● **Required action**
Rewrite the passage on global database design from the words "Case Study 6: Global" through "queries it there.", switching "Data residency" to "Data sovereignty" wherever it occurs.

● **Source text**
-=-=-

Subscription Processing

# Python async event processor
async def process_events():
    last_id = get_checkpoint('order_projection')
    
    while True:
        events = await db.fetch("""
            SELECT * FROM events 
            WHERE id > $1 
            ORDER BY id 
            LIMIT 100
        """, last_id)
        
        for event in events:
            await update_projection(event)
            last_id = event['id']
        
        await save_checkpoint('order_projection', last_id)
        await asyncio.sleep(0.1)

Case Study 6: Global Application

Requirements

  • Users in US, EU, Asia
  • Data residency (EU data stays in EU)
  • Low latency reads globally
  • Strong consistency for writes
Data residency is a legal constraint, not a technical preference. Under GDPR, EU user data must be stored and processed within the EU (or in countries with an adequacy decision). Violating this is not a performance issue — it is a legal liability that can result in fines up to 4% of global annual revenue. This means your database architecture must enforce geographic data boundaries at the infrastructure level, not rely on application-level routing alone. A misconfigured replica that syncs EU user data to a US datacenter is a compliance violation, even if no one ever queries it there.

Architecture

┌─────────────────────────────────────────────────────────────────────────────┐
│                    GLOBAL DATABASE ARCHITECTURE                              │
├─────────────────────────────────────────────────────────────────────────────┤
│                                                                              │
│   US-EAST (Primary for US users)                                            │
│   ┌─────────────────────────────────────────────────────────────────────┐   │
│   │  ┌─────────────┐     ┌─────────────┐                               │   │
│   │  │   Primary   │────▶│   Replica   │ (local reads)                 │   │
│   │  │  (writes)   │     │             │                               │   │
│   │  └──────┬──────┘     └─────────────┘                               │   │
│   └─────────┼───────────────────────────────────────────────────────────┘   │
│             │ async replication (reference data only)                       │
│   ┌─────────┼───────────────────────────────────────────────────────────┐   │
│   │         ▼           EU-WEST (Primary for EU users)                 │   │
│   │  ┌─────────────┐     ┌─────────────┐                               │   │
│   │  │   Primary   │────▶│   Replica   │                               │   │
│   │  │  (writes)   │     │             │                               │   │
│   │  └─────────────┘     └─────────────┘                               │   │
│   │                                                                     │   │
│   │  EU user data ONLY stored here (GDPR)                              │   │
│   └─────────────────────────────────────────────────────────────────────┘   │
│                                                                              │
│   Data Routing:                                                             │
│   • User data: Route to home region based on user.region                   │
│   • Reference data: Replicated globally (products, configs)                │
│   • Cross-region queries: Federation layer or application-level           │
│                                                                              │
└─────────────────────────────────────────────────────────────────────────────┘

Implementation

-- Users partitioned by region
CREATE TABLE users (
    id BIGSERIAL,
    region VARCHAR(10) NOT NULL,  -- 'us', 'eu', 'asia'
    email VARCHAR(255) NOT NULL,
    data JSONB,
    PRIMARY KEY (region, id)

-=-=-

Images with pose keypoints:
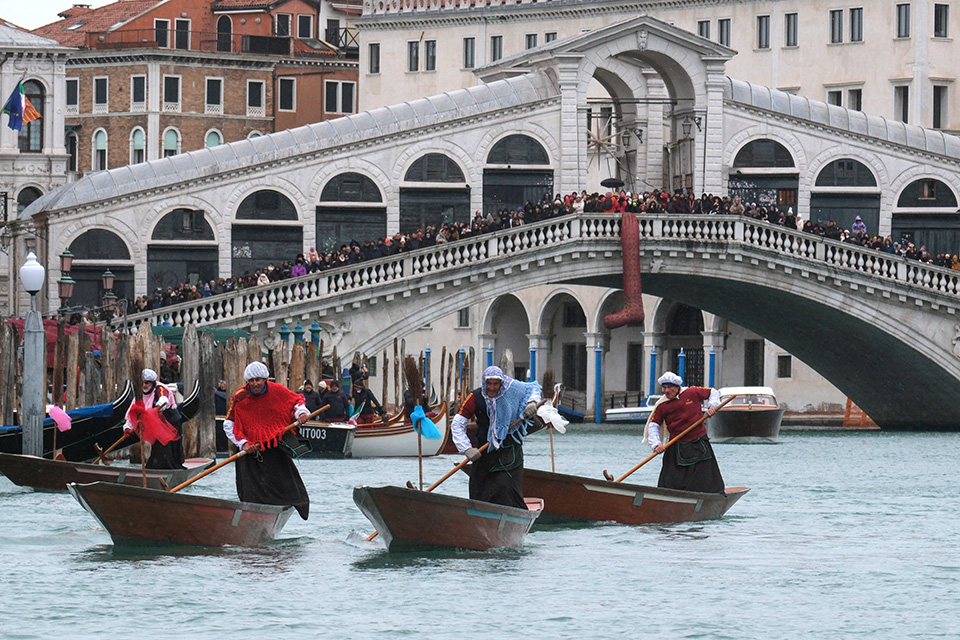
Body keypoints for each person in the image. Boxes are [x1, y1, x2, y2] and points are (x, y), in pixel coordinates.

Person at [222, 362, 311, 520]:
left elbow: (297, 402)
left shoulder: (278, 391)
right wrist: (243, 443)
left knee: (287, 484)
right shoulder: (240, 397)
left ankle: (284, 510)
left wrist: (301, 414)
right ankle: (253, 518)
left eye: (258, 380)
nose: (255, 384)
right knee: (250, 489)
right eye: (251, 381)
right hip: (250, 449)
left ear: (265, 379)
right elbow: (229, 424)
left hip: (273, 444)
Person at [450, 366, 541, 509]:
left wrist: (532, 402)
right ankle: (479, 518)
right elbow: (457, 424)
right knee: (478, 492)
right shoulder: (475, 397)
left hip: (509, 452)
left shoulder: (513, 389)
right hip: (483, 452)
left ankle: (511, 517)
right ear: (484, 382)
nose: (492, 388)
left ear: (501, 383)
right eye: (489, 383)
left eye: (495, 384)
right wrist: (466, 448)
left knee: (505, 489)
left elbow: (533, 388)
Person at [643, 371, 725, 494]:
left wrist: (711, 406)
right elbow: (654, 425)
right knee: (670, 481)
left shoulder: (692, 392)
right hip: (676, 444)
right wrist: (656, 444)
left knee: (705, 478)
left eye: (669, 387)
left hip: (698, 442)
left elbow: (712, 392)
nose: (666, 391)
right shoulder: (662, 405)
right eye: (664, 388)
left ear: (677, 387)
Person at [123, 368, 184, 469]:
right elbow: (132, 413)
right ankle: (154, 468)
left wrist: (158, 407)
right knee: (157, 448)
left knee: (168, 450)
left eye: (147, 383)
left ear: (152, 383)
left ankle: (172, 469)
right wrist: (127, 427)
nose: (144, 385)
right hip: (158, 426)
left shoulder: (160, 388)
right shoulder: (139, 396)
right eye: (142, 383)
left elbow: (164, 399)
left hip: (171, 423)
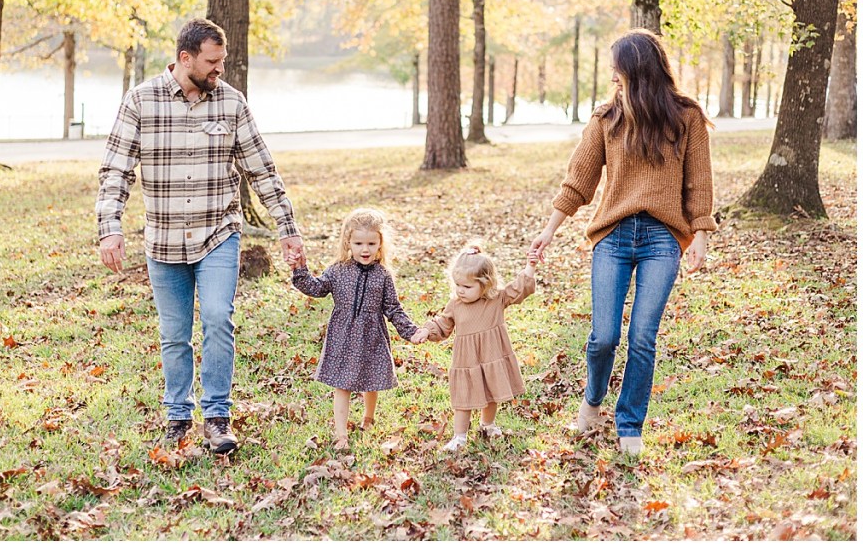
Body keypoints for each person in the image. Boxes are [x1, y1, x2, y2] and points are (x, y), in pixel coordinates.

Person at [96, 17, 304, 455]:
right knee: (174, 333)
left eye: (222, 62)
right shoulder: (140, 101)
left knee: (216, 317)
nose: (219, 70)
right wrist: (110, 228)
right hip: (165, 240)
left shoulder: (231, 103)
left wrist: (288, 228)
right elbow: (116, 169)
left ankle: (216, 417)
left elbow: (262, 170)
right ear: (184, 58)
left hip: (218, 234)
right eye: (212, 62)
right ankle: (177, 417)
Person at [528, 28, 715, 457]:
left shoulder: (686, 118)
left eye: (618, 71)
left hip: (661, 239)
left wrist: (700, 235)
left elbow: (698, 183)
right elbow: (579, 179)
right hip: (612, 237)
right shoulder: (606, 118)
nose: (613, 78)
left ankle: (630, 423)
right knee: (604, 337)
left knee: (643, 337)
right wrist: (549, 229)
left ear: (638, 71)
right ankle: (593, 400)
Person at [290, 208, 426, 450]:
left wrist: (411, 331)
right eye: (359, 243)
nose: (365, 249)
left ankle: (368, 417)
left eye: (371, 243)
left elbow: (393, 308)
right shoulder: (337, 270)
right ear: (348, 243)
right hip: (343, 337)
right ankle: (341, 434)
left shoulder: (383, 275)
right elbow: (317, 288)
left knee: (370, 381)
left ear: (380, 244)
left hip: (371, 335)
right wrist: (300, 269)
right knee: (341, 385)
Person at [411, 244, 539, 451]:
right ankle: (459, 436)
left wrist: (530, 266)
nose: (460, 290)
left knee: (491, 392)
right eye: (457, 285)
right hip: (466, 360)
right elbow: (443, 324)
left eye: (467, 287)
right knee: (464, 397)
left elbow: (518, 290)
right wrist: (426, 331)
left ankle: (487, 424)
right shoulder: (456, 305)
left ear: (486, 284)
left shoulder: (497, 299)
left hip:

-=-=-

● **Written solution**
Case Study 6: Global Application

Requirements

  • Users in US, EU, Asia
  • Data sovereignty (EU data stays in EU)
  • Low latency reads globally
  • Strong consistency for writes
Data sovereignty is a legal constraint, not a technical preference. Under GDPR, EU user data must be stored and processed within the EU (or in countries with an adequacy decision). Violating this is not a performance issue — it is a legal liability that can result in fines up to 4% of global annual revenue. This means your database architecture must enforce geographic data boundaries at the infrastructure level, not rely on application-level routing alone. A misconfigured replica that syncs EU user data to a US datacenter is a compliance violation, even if no one ever queries it there.